The described subject matter relates generally to seals, and more specifically to circumferential seals and seal segments suitable for high temperature environments.
Conventional brush seals for engines, such as axial flow turbine engines, are currently made from low-cost, finely drawn wires derived from basic nickel- or cobalt-based alloys. These conventional brush seal configurations, under the thermal and pressure differentials seen in and around the gas path. At the same time, higher temperature superalloys have been introduced into more parts of such engines to increase efficiency through higher combustion temperatures, which can exceed the creep temperature of conventional brush seal alloys.

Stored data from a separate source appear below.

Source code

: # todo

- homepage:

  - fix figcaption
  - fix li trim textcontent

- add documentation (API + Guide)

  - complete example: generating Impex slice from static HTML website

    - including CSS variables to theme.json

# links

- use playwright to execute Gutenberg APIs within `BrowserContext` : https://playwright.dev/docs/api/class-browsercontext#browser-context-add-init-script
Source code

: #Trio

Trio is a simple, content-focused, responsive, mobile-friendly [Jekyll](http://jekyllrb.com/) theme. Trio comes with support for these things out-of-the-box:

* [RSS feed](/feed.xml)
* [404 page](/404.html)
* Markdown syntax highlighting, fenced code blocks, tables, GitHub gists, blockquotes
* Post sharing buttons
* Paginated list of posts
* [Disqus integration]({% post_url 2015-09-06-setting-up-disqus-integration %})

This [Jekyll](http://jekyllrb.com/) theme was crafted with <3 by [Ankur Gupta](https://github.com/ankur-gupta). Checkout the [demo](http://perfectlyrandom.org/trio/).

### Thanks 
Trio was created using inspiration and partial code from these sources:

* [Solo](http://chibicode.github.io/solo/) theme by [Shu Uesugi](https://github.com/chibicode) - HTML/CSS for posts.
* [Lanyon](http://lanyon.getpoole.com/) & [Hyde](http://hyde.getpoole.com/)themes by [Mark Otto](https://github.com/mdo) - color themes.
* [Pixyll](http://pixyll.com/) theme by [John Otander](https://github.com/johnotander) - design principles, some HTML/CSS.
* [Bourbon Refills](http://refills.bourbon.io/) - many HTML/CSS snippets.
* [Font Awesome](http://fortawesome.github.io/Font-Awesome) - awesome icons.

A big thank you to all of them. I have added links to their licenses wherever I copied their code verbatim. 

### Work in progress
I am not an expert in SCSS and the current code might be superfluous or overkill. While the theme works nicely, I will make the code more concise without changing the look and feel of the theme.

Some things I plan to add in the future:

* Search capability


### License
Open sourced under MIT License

Early generations of superalloys are also occasionally used in brush seals. These have relatively low concentrations of gamma-prime precipitate. To date, it has been difficult and impractical to consistently process the more recent generations of superalloys, characterized generally by increased concentrations of gamma-prime precipitate, into the finely sized wires typical of conventional brush seals. Specifically, concentrations of gamma-prime precipitate can be increased to help the material withstand the higher turbine temperatures in advanced gas turbine engines. However, in terms of quality, consistency, and manageable processing costs, it becomes impractical or impossible to process a material having increased concentrations of gamma-prime precipitate into wires having a sufficiently thin diameter for use as a brush seal without unduly sacrificing thermal and mechanical properties of the seal.